A NEW LINEAR GENETIC PROGRAMMING APPROACH BASED ON STRAIGHT LINE PROGRAMS: SOME THEORETICAL AND EXPERIMENTAL ASPECTS

Tree encodings of programs are well known for their representative power and are used very often in Genetic Programming. In this paper we experiment with a new data structure, named straight line program (slp), to represent computer programs. The main features of this structure are described, new recombination operators for GP related to slps are introduced and a study of the Vapnik-Chervonenkis dimension of families of slps is done. Experiments have been performed on symbolic regression problems. Results are encouraging and suggest that the GP approach based on slps consistently outperforms conventional GP based on tree structured representations.

An evolutionary strategy for the multidimensional 0-1 knapsack problem based on genetic computation of surrogate multipliers

In this paper we present an evolutionary algorithm for the multidimensional 0–1 knapsack problem. Our algorithm incorporates a heuristic operator which computes problem-specific knowledge. The design of this operator is based on the general technique used to design greedy-like heuristics for this problem, that is, the surrogate multipliers approach of Pirkul (see [7]). The main difference with work previously done is that our heuristic operator is computed following a genetic strategy -suggested by the greedy solution of the one dimensional knapsack problem- instead of the commonly used simplex method.
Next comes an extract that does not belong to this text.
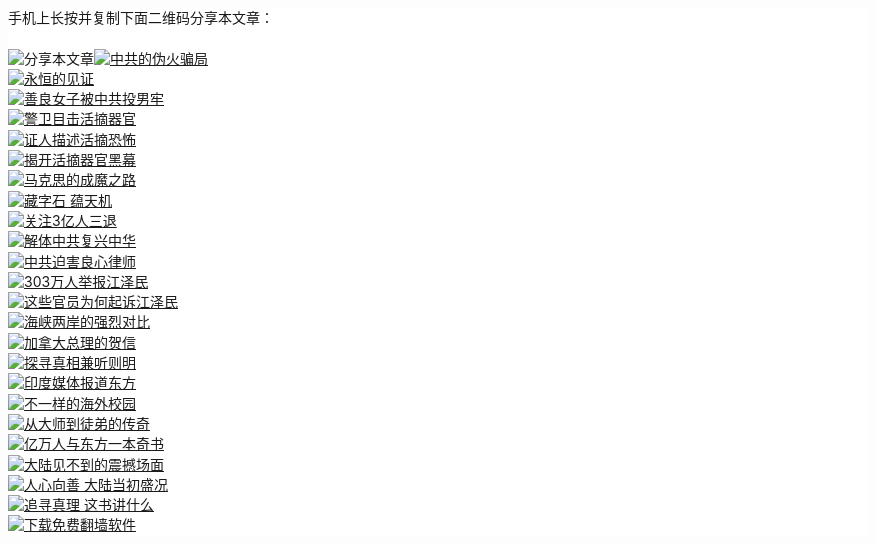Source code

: ####
手机上长按并复制下面二维码分享本文章：<br><br><img src="http://www.hehaibao.com/qr/index.php?m=1&e=L&p=10&t=&d=https://github.com/asdfghy6/djy/blob/master/gb/18/3/19/n10229519.md%231" title="分享本文章"></td><td VALIGN=TOP><a href="https://github.com/asdfghy6/djy/blob/master/gb/16/1/21/n4622075.md?dfh#1" target="_blank"><img src="https://raw.githubusercontent.com/asdfghy6/djy/master/gb/300/wei-f1.jpg" title="中共的伪火骗局"  alt="中共的伪火骗局"></a><br><a href="https://github.com/asdfghy6/yh/blob/master/README.md?dfh#1" target="_blank"><img src="https://raw.githubusercontent.com/asdfghy6/djy/master/gb/300/yong-h.jpg" title="永恒的见证"  alt="永恒的见证"></a><br><a href="https://github.com/asdfghy6/djy/blob/master/gb/13/9/29/n3974789.md?dfh#1" target="_blank"><img src="https://raw.githubusercontent.com/asdfghy6/djy/master/gb/300/shang-lnz.jpg" title="善良女子被中共投男牢"  alt="善良女子被中共投男牢"></a><br><a href="https://github.com/asdfghy6/djy/blob/master/gb/16/3/16/n4663449.md?dfh#1" target="_blank"><img src="https://raw.githubusercontent.com/asdfghy6/djy/master/gb/300/huo-z3.jpg" title="警卫目击活摘器官"  alt="警卫目击活摘器官"></a><br><a href="https://github.com/asdfghy6/djy/blob/master/gb/16/8/7/n8177641.md?dfh#1" target="_blank"><img src="https://raw.githubusercontent.com/asdfghy6/djy/master/gb/300/huo-z4.jpg" title="证人描述活摘恐怖"  alt="证人描述活摘恐怖"></a><br><a href="https://github.com/asdfghy6/djy/blob/master/gb/10/4/19/n2881569.md?dfh#1" target="_blank"><img src="https://raw.githubusercontent.com/asdfghy6/djy/master/gb/300/huo-z1.jpg" title="揭开活摘器官黑幕"  alt="揭开活摘器官黑幕"></a><br><a href="https://github.com/asdfghy6/djy/blob/master/gb/10/11/7/n3077476.md?dfh#1" target="_blank"><img src="https://raw.githubusercontent.com/asdfghy6/djy/master/gb/300/ma-ks.jpg" title="马克思的成魔之路"  alt="马克思的成魔之路"></a><br><a href="https://github.com/asdfghy6/djy/blob/master/gb/14/6/9/n4173977.md?dfh#1" target="_blank"><img src="https://raw.githubusercontent.com/asdfghy6/djy/master/gb/300/chang-zs.jpg" title="藏字石 蕴天机"  alt="藏字石 蕴天机"></a><br><a href="https://github.com/asdfghy6/djy/blob/master/gb/18/5/10/n10381511.md?dfh#1" target="_blank"><img src="https://raw.githubusercontent.com/asdfghy6/djy/master/gb/300/st1.jpg" title="关注3亿人三退"  alt="关注3亿人三退"></a><br><a href="https://github.com/asdfghy6/djy/blob/master/gb/18/3/21/n10237682.md?dfh#1" target="_blank"><img src="https://raw.githubusercontent.com/asdfghy6/djy/master/gb/300/jie-t.jpg" title="解体中共复兴中华"  alt="解体中共复兴中华"></a><br><a href="https://github.com/asdfghy6/djy/blob/master/gb/9/2/9/n2422991.md?dfh#1" target="_blank"><img src="https://raw.githubusercontent.com/asdfghy6/djy/master/gb/300/gao-zs.jpg" title="中共迫害良心律师"  alt="中共迫害良心律师"></a><br><a href="https://github.com/asdfghy6/djy/blob/master/gb/18/12/9/n10900044.md?dfh#1" target="_blank"><img src="https://raw.githubusercontent.com/asdfghy6/djy/master/gb/300/sj1.jpg" title="303万人举报江泽民"  alt="303万人举报江泽民"></a><br><a href="https://github.com/asdfghy6/djy/blob/master/gb/18/8/28/n10672014.md?dfh#1" target="_blank"><img src="https://raw.githubusercontent.com/asdfghy6/djy/master/gb/300/sj2.jpg" title="这些官员为何起诉江泽民"  alt="这些官员为何起诉江泽民"></a><br><a href="https://github.com/asdfghy6/djy/blob/master/gb/8/12/18/n2367165.md?dfh#1" target="_blank"><img src="https://raw.githubusercontent.com/asdfghy6/djy/master/gb/300/liangan.jpg" title="海峡两岸的强烈对比"  alt="海峡两岸的强烈对比"></a><br><a href="https://github.com/asdfghy6/djy/blob/master/gb/15/5/5/n4427238.md?dfh#1" target="_blank"><img src="https://raw.githubusercontent.com/asdfghy6/djy/master/gb/300/jia-ndzl.jpg" title="加拿大总理的贺信"  alt="加拿大总理的贺信"></a><br><a href="https://github.com/asdfghy6/djy/blob/master/gb/11/6/17/n3289382.md?dfh#1" target="_blank">
<img src="https://raw.githubusercontent.com/asdfghy6/djy/master/gb/300/xiao-wd.jpg" title="探寻真相兼听则明"  alt="探寻真相兼听则明"></a><br><a href="https://github.com/asdfghy6/djy/blob/master/gb/18/10/27/n10812623.md?dfh#1" target="_blank"><img src="https://raw.githubusercontent.com/asdfghy6/djy/master/gb/300/yindu.jpg" title="印度媒体报道东方"  alt="印度媒体报道东方"></a><br><a href="https://github.com/asdfghy6/djy/blob/master/gb/18/6/9/n10469652.md?dfh#1" target="_blank"><img src="https://raw.githubusercontent.com/asdfghy6/djy/master/gb/300/xie-j.jpg" title="不一样的海外校园"  alt="不一样的海外校园"></a><br><a href="https://github.com/asdfghy6/djy/blob/master/gb/7/4/5/n1669415.md?dfh#1" target="_blank"><img src="https://raw.githubusercontent.com/asdfghy6/djy/master/gb/300/li-up.jpg" title="从大师到徒弟的传奇"  alt="从大师到徒弟的传奇"></a><br><a href="https://github.com/asdfghy6/djy/blob/master/gb/17/5/26/n9191512.md?dfh#1" target="_blank"><img src="https://raw.githubusercontent.com/asdfghy6/djy/master/gb/300/zfl2.jpg" title="亿万人与东方一本奇书"  alt="亿万人与东方一本奇书"></a><br><a href="https://github.com/asdfghy6/djy/blob/master/gb/13/11/27/n4020290.md?dfh#1" target="_blank"><img src="https://raw.githubusercontent.com/asdfghy6/djy/master/gb/300/zhen-h.jpg" title="大陆见不到的震撼场面"  alt="大陆见不到的震撼场面"></a><br><a href="https://github.com/asdfghy6/djy/blob/master/gb/15/7/17/n4482910.md?dfh#1" target="_blank"><img src="https://raw.githubusercontent.com/asdfghy6/djy/master/gb/300/dalu-sk.jpg" title="人心向善 大陆当初盛况"  alt="人心向善 大陆当初盛况"></a><br><a href="https://github.com/asdfghy6/djy/blob/master/gb/9/10/15/n2689419.md?dfh#1" target="_blank"><img src="https://raw.githubusercontent.com/asdfghy6/djy/master/gb/300/zfl1.jpg" title="追寻真理 这书讲什么"  alt="追寻真理 这书讲什么"></a><br><a href="https://github.com/asdfghy6/fq/blob/master/README.md?dfh#1" target="_blank"><img src="https://raw.githubusercontent.com/asdfghy6/djy/master/gb/300/fq1.jpg" title="下载免费翻墙软件"  alt="下载免费翻墙软件"></a><br></td></tr></table>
Experimental results show that our evolutionary algorithm is capable of obtaining high quality solutions for large size problems requiring less amount of computational effort than other evolutionary strategies supported by heuristics founded on linear programming calculation of surrogate multipliers.

Adaptation, Performance and Vapnik-Chervonenkis Dimension of Straight Line Programs

We discuss here empirical comparation between model selection methods based on Linear Genetic Programming. Two statistical methods are compared: model selection based on Empirical Risk Minimization (ERM) and model selection based on Structural Risk Minimization (SRM). For this purpose we have identified the main components which determine the capacity of some linear structures as classifiers showing an upper bound for the Vapnik-Chervonenkis (VC) dimension of classes of programs representing linear code defined by arithmetic computations and sign tests. This upper bound is used to define a fitness based on VC regularization that performs significantly better than the fitness based on empirical risk.

Heuristic Generation of the Initial Population in Solving Job Shop Problems by Evolutionary Strategies

In this work we confront the job shop scheduling problem by means of Genetic Algorithms. Our contribution is mainly the generation of a heuristic initial population from domain specific knowledge provided by a probabilitic method. Experimental results show that a Genetic Algorithm that uses a heuristic initial population outperforms not only the same algorithm when using a random initial population, but also other search strategies that exploit the same class of heuristic information.

FRAC: A Maple Package for Computing in the Rational Function Field K(X)

In this paper we present the programs package FRAC (= Funciones RACionales) which is designed for performing computations in the rational function field. The main objects in FRAC are rational functions over the field of rational numbers, but extensions to other computable fields can be done in a “natural” way. The key tool is using functional decomposition algorithms. We motivate the interest to work with rational function decomposition by presenting applications to computer science, engineering (CAD), pure mathematics or robotics. We also present some simple examples in order to illustrate the use of FRAC. Finally, we include the synopsis of the main procedures of FRAC.